Le principe de seuil d’activité est contre-productif, c’est un couperet aveugle pour les maternités
Véronique Guillotin, sénatrice RDSE de Meurthe-et-Moselle
Décrets de 1998 dépassés
Les élues l’affirment : l’avenir des 464 maternités ouvertes ne doit pas dépendre de leur seuil d’activité. Le décret de périnatalité de 1998 prévoit un minimum de 300 accouchements par an pour conserver une autorisation d’activité, même si des dérogations existent. En 2022, la Drees (ministère de la Santé) avait comptabilisé 55 structures réalisant moins de 500 accouchements par an. Doit-on forcément fermer les plus fragiles ? La réponse est non pour les sénatrices, qui insistent sur les effets collatéraux « déstabilisateurs » de fermetures brutales, en particulier sur l’accès aux autres activités (IVG, PMA, suivi pré- et post-accouchement). « Le principe de seuil d’activité est contre-productif, insiste Véronique Guillotin. C’est un couperet aveugle pour les maternités. »

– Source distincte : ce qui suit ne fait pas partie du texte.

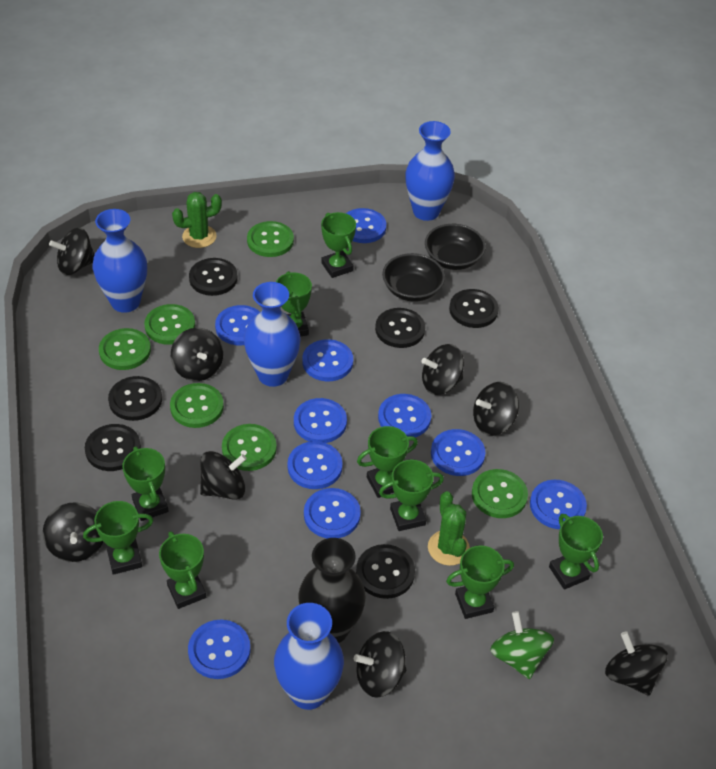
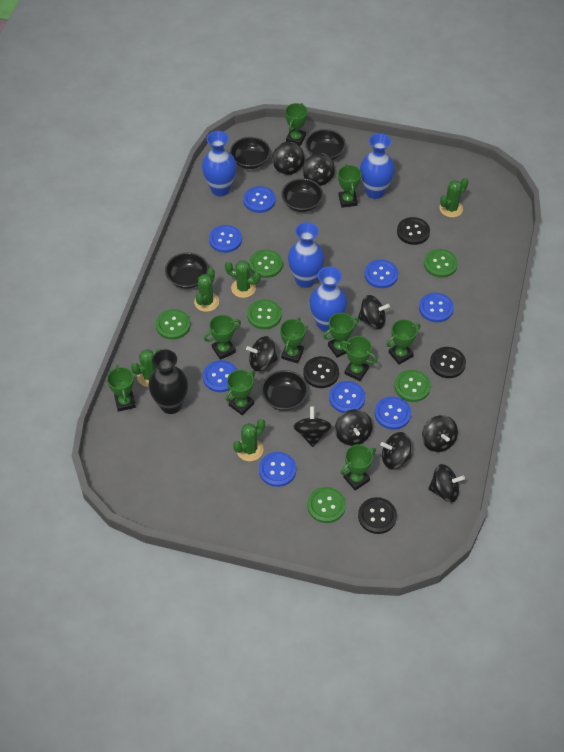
black bowl: [382,253,445,302] [425,224,486,270] = 2 -> [165,252,209,289] [230,137,271,169] [261,370,308,411] [281,178,323,212] [305,129,346,160] = 5
black button: [85,424,141,471] [108,376,162,421] [189,258,238,296] [356,544,415,599] [375,308,425,348] [449,289,499,328] = 6 -> [303,356,339,388] [358,497,397,534] [397,217,430,245] [430,347,466,378] = 4
black spinning top: [43,502,103,562] [49,228,95,275] [171,328,223,381] [200,451,247,499] [354,631,406,698] [422,344,464,395] [473,382,519,436] [605,631,668,696] = 8 -> [246,336,278,371] [272,142,304,175] [293,406,332,447] [302,153,335,186] [335,409,372,446] [358,295,390,329] [380,432,412,469] [422,415,458,452] [428,464,465,502] = 9
blue button: [188,620,251,679] [215,305,260,345] [287,441,343,489] [294,398,347,443] [302,339,353,381] [304,488,361,538] [346,208,386,243] [378,394,431,437] [431,429,486,476] [530,480,587,529] = 10 -> [203,360,237,392] [209,225,242,253] [243,186,276,213] [259,452,296,487] [329,381,365,413] [364,260,398,288] [375,396,411,430] [419,292,454,322] = 8
green cactus: [172,192,222,248] [428,491,470,566] = 2 -> [131,349,162,387] [194,268,219,312] [225,260,261,298] [233,419,265,461] [439,178,468,218] = 5
green spinning top: [490,611,554,679] = 1 -> none = 0
green trophy: [83,501,154,575] [122,447,169,521] [159,531,206,609] [276,271,312,337] [321,212,356,278] [357,426,418,498] [379,460,444,531] [446,545,514,619] [549,514,603,590] = 9 -> [107,365,136,412] [204,315,241,360] [226,370,255,415] [280,318,306,363] [285,103,308,146] [323,313,359,358] [338,164,362,208] [340,336,377,381] [340,444,376,490] [386,319,421,365] = 10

Aux seuils, les sénatrices préfèrent les ratios. Sans donner de chiffres précis, elles recommandent de publier, d’ici à 2025, une révision des décrets de 1998 afin de « renforcer » les taux d’encadrement et de prévoir un ratio minimal d’un lit de réanimation néonatale pour 1 000 naissances. C’est en suivant cette logique que des arbitrages locaux doivent être faits, en cherchant à muscler les structures de types 2 et 3 (avec néonatalogie pour le type 2 et également réa-néonatale pour le type 3) « pour assurer la robustesse du réseau » et y concentrer les accouchements. Dès lors, une « rationalisation » des plateaux techniques « apparaît souhaitable et inévitable », tout en conservant « une offre de proximité garantissant un suivi prénatal et postnatal immédiat sur le territoire ».
Pour une charge de garde acceptable
Qui dit renfort des effectifs dit nécessité de former mieux et en plus grand nombre paramédicaux et médecins. Le temps presse. Entre janvier 2023 et mars 2024, 33 maternités ont été concernées par des suspensions (avec une moyenne de 3,4 jours) ou des fermetures. Tous les établissements ont fait état de difficultés RH, dont 48 % concernant des anesthésistes-réanimateurs, 19 % des pédiatres et 14 % des gynécologues-obstétriciens.
Sur le papier, les décrets de 1998 fixent les catégories de personnels requis, leur nombre et leur modalité d’exercice (sur place ou d’astreinte) selon les types d’activités et le nombre d’actes par an. Mais dans les faits, souligne Annick Jacquemet, la continuité des soins réclame cinq professionnels : un obstétricien, un pédiatre, un anesthésiste-réanimateur, une sage-femme et un infirmier. Entre nécessité de maintenir une offre de proximité et obligation de sécurité, c’est sur cette base que les décrets de 1998, « dépassés », doivent évoluer. Sans oublier « la charge de garde acceptable et l’aspiration générale des jeunes soignantes et soignants à obtenir un meilleur équilibre entre leur vie personnelle et leur vie professionnelle, [qui] sont des paramètres désormais essentiels dans leur choix de carrière ». Les simples remplacements poste par poste à chaque départ en retraite ne sont plus en adéquation avec la réalité du terrain.
Les sénatrices entendent défendre leur rapport à Matignon et au ministère de la Santé. Il y a urgence, insistent-elles : « Faute d’arbitrages, de volonté ou de courage politique, ce sujet a été par trop délaissé ».